The Challenge
Our client needed a real-time analytics platform to track user behavior across their SaaS application. The requirements were demanding:
- Process 5+ million events per day
- Real-time dashboard updates (<2 second latency)
- Zero data loss
- Query historical data efficiently
- Cost-effective infrastructure
Traditional approaches (writing directly to database, using heavy analytics platforms) wouldn't scale cost-effectively.
Technical Requirements
Scale:
- 5 million events/day initially
- Expected growth to 50 million/day within a year
- 10,000+ concurrent users
- Real-time aggregations
Reliability:
- 99.9% uptime
- Zero data loss
- Graceful degradation
Performance:
- <2 second dashboard updates
- <100ms API response times
- Efficient historical queries
The Architecture
Event Collection Layer
// EventController.php
public function track(Request $request)

**Instruction a:**
From the rows, extract every line from the one containing "Contacta ahora" down to the one containing "precio especial de 30 euros.", including both, and copy them exactly.
The case study and the rows are unrelated and should be kept apart.

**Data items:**
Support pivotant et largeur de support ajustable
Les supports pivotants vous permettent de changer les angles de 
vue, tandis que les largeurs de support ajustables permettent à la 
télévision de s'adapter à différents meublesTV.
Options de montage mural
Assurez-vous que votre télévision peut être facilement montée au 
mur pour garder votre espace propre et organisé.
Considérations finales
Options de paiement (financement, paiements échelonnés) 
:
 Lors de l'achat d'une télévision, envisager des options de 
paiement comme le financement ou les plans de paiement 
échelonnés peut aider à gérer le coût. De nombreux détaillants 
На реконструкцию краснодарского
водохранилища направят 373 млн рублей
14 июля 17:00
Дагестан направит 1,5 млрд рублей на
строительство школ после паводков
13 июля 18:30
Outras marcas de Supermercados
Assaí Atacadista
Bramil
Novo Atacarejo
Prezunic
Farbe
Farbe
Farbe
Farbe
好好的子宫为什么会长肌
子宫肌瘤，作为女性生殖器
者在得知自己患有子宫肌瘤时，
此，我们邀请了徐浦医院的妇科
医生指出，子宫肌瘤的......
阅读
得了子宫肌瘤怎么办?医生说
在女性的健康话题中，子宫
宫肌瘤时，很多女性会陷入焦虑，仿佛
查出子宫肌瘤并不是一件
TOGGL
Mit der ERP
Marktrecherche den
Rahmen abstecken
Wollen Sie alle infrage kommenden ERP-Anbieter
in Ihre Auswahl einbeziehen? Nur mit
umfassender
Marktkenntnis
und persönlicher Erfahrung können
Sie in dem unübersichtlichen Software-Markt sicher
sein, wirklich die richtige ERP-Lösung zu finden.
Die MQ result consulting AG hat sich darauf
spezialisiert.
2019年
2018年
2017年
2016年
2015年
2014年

...

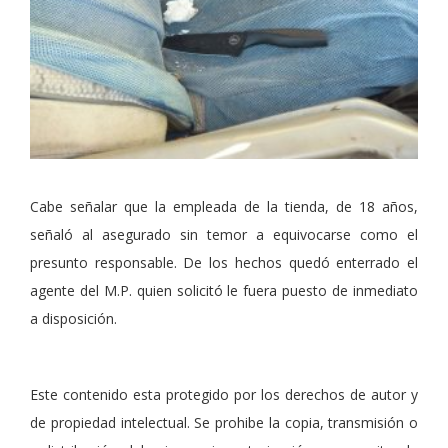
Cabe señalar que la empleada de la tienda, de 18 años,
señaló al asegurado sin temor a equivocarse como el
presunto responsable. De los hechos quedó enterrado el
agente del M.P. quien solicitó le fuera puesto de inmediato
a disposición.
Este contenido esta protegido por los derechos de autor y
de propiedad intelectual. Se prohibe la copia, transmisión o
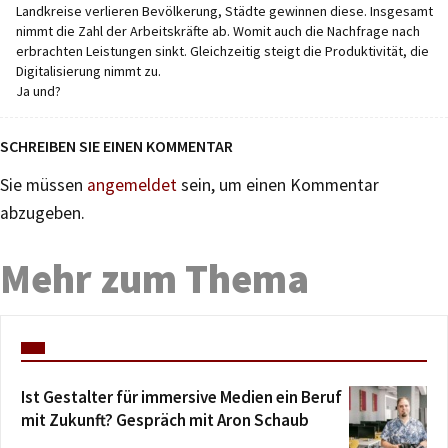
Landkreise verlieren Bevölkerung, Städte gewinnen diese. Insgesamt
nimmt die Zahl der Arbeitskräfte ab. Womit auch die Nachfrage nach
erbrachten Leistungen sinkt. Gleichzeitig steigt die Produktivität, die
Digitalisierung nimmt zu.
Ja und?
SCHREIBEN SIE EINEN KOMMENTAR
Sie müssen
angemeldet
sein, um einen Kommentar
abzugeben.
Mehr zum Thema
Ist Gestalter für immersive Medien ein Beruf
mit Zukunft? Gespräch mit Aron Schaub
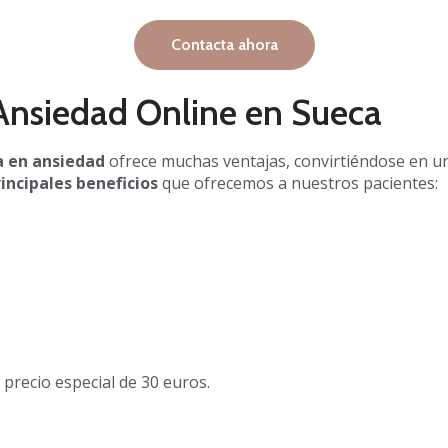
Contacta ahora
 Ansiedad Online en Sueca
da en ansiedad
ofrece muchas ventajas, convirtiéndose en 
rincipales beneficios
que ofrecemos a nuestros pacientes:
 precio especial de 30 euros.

**Instruction b:**
Write what comes next in the real-time analytics platform case study, starting right after its final line.

**Exercise answer a:**
Contacta ahora
 Ansiedad Online en Sueca
da en ansiedad
ofrece muchas ventajas, convirtiéndose en 
rincipales beneficios
que ofrecemos a nuestros pacientes:
 precio especial de 30 euros.

**Exercise answer b:**
{
$event = [
'event_type' => $request->input('event'),
'user_id' => $request->input('user_id'),
'properties' => $request->input('properties', []),
'timestamp' => now()->timestamp,
'session_id' => $request->input('session_id'),
];
// Write to Redis for immediate processing
Redis::lpush('events:queue', json_encode($event));
// Also publish for real-time listeners
Redis::publish('events:stream', json_encode($event));
return response()->json(['success' => true]);
}
Why This Approach:
- Redis is lightning-fast (50k+ writes/second)
- Non-blocking for the user
- Dual-write: queue for processing, pubsub for real-time
Processing Layer: Queue Workers
// ProcessAnalyticsEvent.php
class ProcessAnalyticsEvent implements ShouldQueue
{
use Queueable, SerializesModels;
public function handle()
{
while ($event = Redis::rpop('events:queue')) {
$data = json_decode($event, true);
// Batch events for efficiency
$this->batchEvent($data);
// Update real-time metrics
$this->updateMetrics($data);
// Write to long-term storage
$this->persistEvent($data);
}
}
private function batchEvent($data)
{
// Group events by minute for batch insert
$minute = floor($data['timestamp'] / 60) * 60;
$key = "batch:{$minute}";
Redis::lpush($key, json_encode($data));
Redis::expire($key, 120); // 2 minute window
}
private function updateMetrics($data)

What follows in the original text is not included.